• _Text passage_:
• • • • •
The unaudited consolidated financial statements include the accounts of C&F Financial Corporation (the Corporation) and its wholly owned subsidiary, Citizens and Farmers Bank (the Bank or C&F Bank). All significant intercompany accounts and transactions have been eliminated in consolidation. In addition, the Corporation owns C&F Financial Statutory Trust I, C&F Financial Statutory Trust II and Central Virginia Bankshares Statutory Trust I, all of which are unconsolidated subsidiaries. The subordinated debt owed to these trusts is reported as a liability of the Corporation. The accounting and reporting policies of C&F Financial Corporation and Subsidiary conform to U.S. GAAP and to predominant practices within the banking industry.
Nature of Operations: The Corporation is a bank holding company incorporated under the laws of the Commonwealth of Virginia. The Corporation owns all of the stock of its subsidiary, C&F Bank, which is an independent commercial bank chartered under the laws of the Commonwealth of Virginia.
C&F Bank has five wholly-owned subsidiaries: C&F Mortgage Corporation and Subsidiary (C&F Mortgage), C&F Finance Company (C&F Finance), C&F Wealth Management Corporation (C&F Wealth Management), C&F Insurance Services, Inc. and CVB Title Services, Inc., all incorporated under the laws of the Commonwealth of Virginia. C&F Mortgage, organized in September 1995, was formed to originate and sell residential mortgages and through its subsidiary, Certified Appraisals LLC, provides ancillary mortgage loan production services for residential appraisals. C&F Finance, acquired on September 1, 2002, is a finance company purchasing automobile loans through indirect lending programs. C&F Wealth Management, organized in April 1995, is a full-service brokerage firm offering a comprehensive range of wealth management services and insurance products through an alliance with an independent broker/dealer. C&F Insurance Services, Inc., organized in July 1999, owns an equity interest in an insurance agency that sells insurance products to customers of C&F Bank, C&F Mortgage and other financial institutions that have an equity interest in the agency. CVB Title Services, Inc. was organized for the primary purpose of owning membership interests in two insurance-related limited liability companies. Business segment data is presented in Note 8.
Basis of Presentation: The preparation of financial statements in conformity with U.S. GAAP requires management to make estimates and assumptions that affect the reported amounts of assets and liabilities and disclosure of contingent assets and liabilities at the date of the financial statements and the reported amounts of revenues and expenses during the reporting period. Actual results could differ from those estimates. Material estimates that are particularly susceptible to significant change in the near term relate to the determination of the allowance for loan losses, the allowance for indemnifications, impairment of loans, impairment of securities, the valuation of other real estate owned, the projected benefit obligation under the defined benefit pension plan, the valuation of deferred taxes, fair value measurements and goodwill impairment. In the opinion of management, all adjustments, consisting only of normal recurring adjustments, which are necessary for a fair presentation of the results of operations in these financial statements, have been made.
• • • • •
• _Exercises to complete_:
1) Summarize the C&F Financial notes in two sentences.
2) According to the C&F Financial notes, on what date was C&F Finance acquired?
3) Write the next part of the C&F Financial notes, starting after their final sentence.
The material after this point is separate from the C&F Financial notes.

• _Records supplied_:
• • • • •
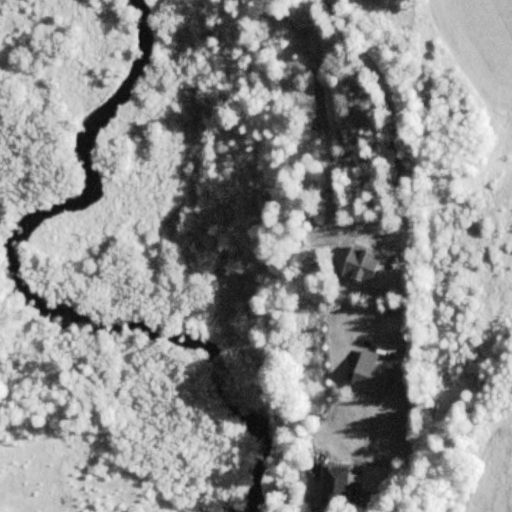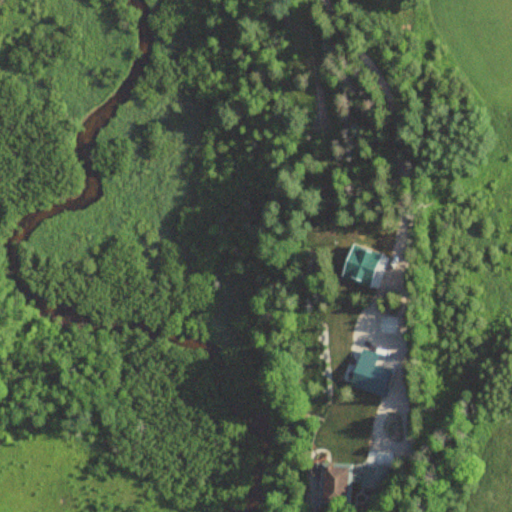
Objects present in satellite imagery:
road: (403, 245)
river: (38, 300)
building: (374, 381)
building: (334, 483)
• • • • •
• _Responses to the exercise_:
1) C&F Financial Corporation is a Virginia bank holding company whose consolidated statements include its wholly owned subsidiary, C&F Bank, which in turn has five wholly owned subsidiaries engaged in mortgage lending, automobile loans, wealth management, and insurance-related interests. The statements conform to U.S. GAAP and rely on management estimates, such as the allowance for loan losses and goodwill impairment, and actual results could differ from those estimates.

2) September 1, 2002.

3)
Reclassification: Certain reclassifications have been made to the prior period financial statements to conform to the current period presentation. None of these reclassifications are considered material.
Adoption of New Accounting Standard: During the fourth quarter of 2016, the Corporation adopted Accounting Standards Update (ASU) 2016-09 “Compensation-Stock Compensation (Topic 718): Improvements to Employer Share-
8
Based Payment Accounting”. This ASU simplifies several aspects of the accounting for share-based payment award transactions, one of which is the recognition of excess tax benefits and deficiencies related to share-based payments, including tax benefits of dividends on share-based payment awards. Prior to the adoption of ASU 2016-09, such tax consequences were recognized as components of additional paid-in capital. With the adoption of this ASU, tax benefits and deficiencies are recognized within income tax expense. In accordance with the adoption provisions of ASU 2016-09, the results for the first quarter of 2016 include only the excess tax benefits attributable to the first quarter of 2016 in the amount of $60,000.
Derivative Financial Instruments: The Corporation recognizes derivative financial instruments at fair value as either an other asset or other liability in the consolidated balance sheet. The Corporation’s derivative financial instruments may include (1) interest rate lock commitments (IRLCs) on mortgage loans that will be sold in the secondary market on a best efforts basis and the related forward commitments to sell mortgage loans, (2) interest rate swaps with certain qualifying commercial loan customers and dealer counterparties and (3) interest rate swaps that qualify as cash flow hedges on the Corporation’s trust preferred capital notes. Because the IRLCs, forward sales commitments and interest rate swaps with loan customers and dealer counterparties are not designated as hedging instruments, adjustments to reflect unrealized gains and losses resulting from changes in fair value of these instruments are reported as noninterest income or noninterest expense, as applicable. The effective portion of the gain or loss on the Corporation’s cash flow hedges is reported as a component of other comprehensive income, net of deferred income taxes, and reclassified into earnings in the same period(s) during which the hedged transactions affect earnings. The Corporation’s derivative financial instruments are described more fully in Note 10.
Share-Based Compensation: Shared-based compensation expense, net of forfeitures, for the first quarter of 2017 was $403,000 ($250,000 after tax) for restricted stock granted during 2012 through 2017. As of March 31, 2017, there was $3.20 million of total unrecognized compensation expense related to unvested restricted stock that will be recognized over the remaining requisite service periods.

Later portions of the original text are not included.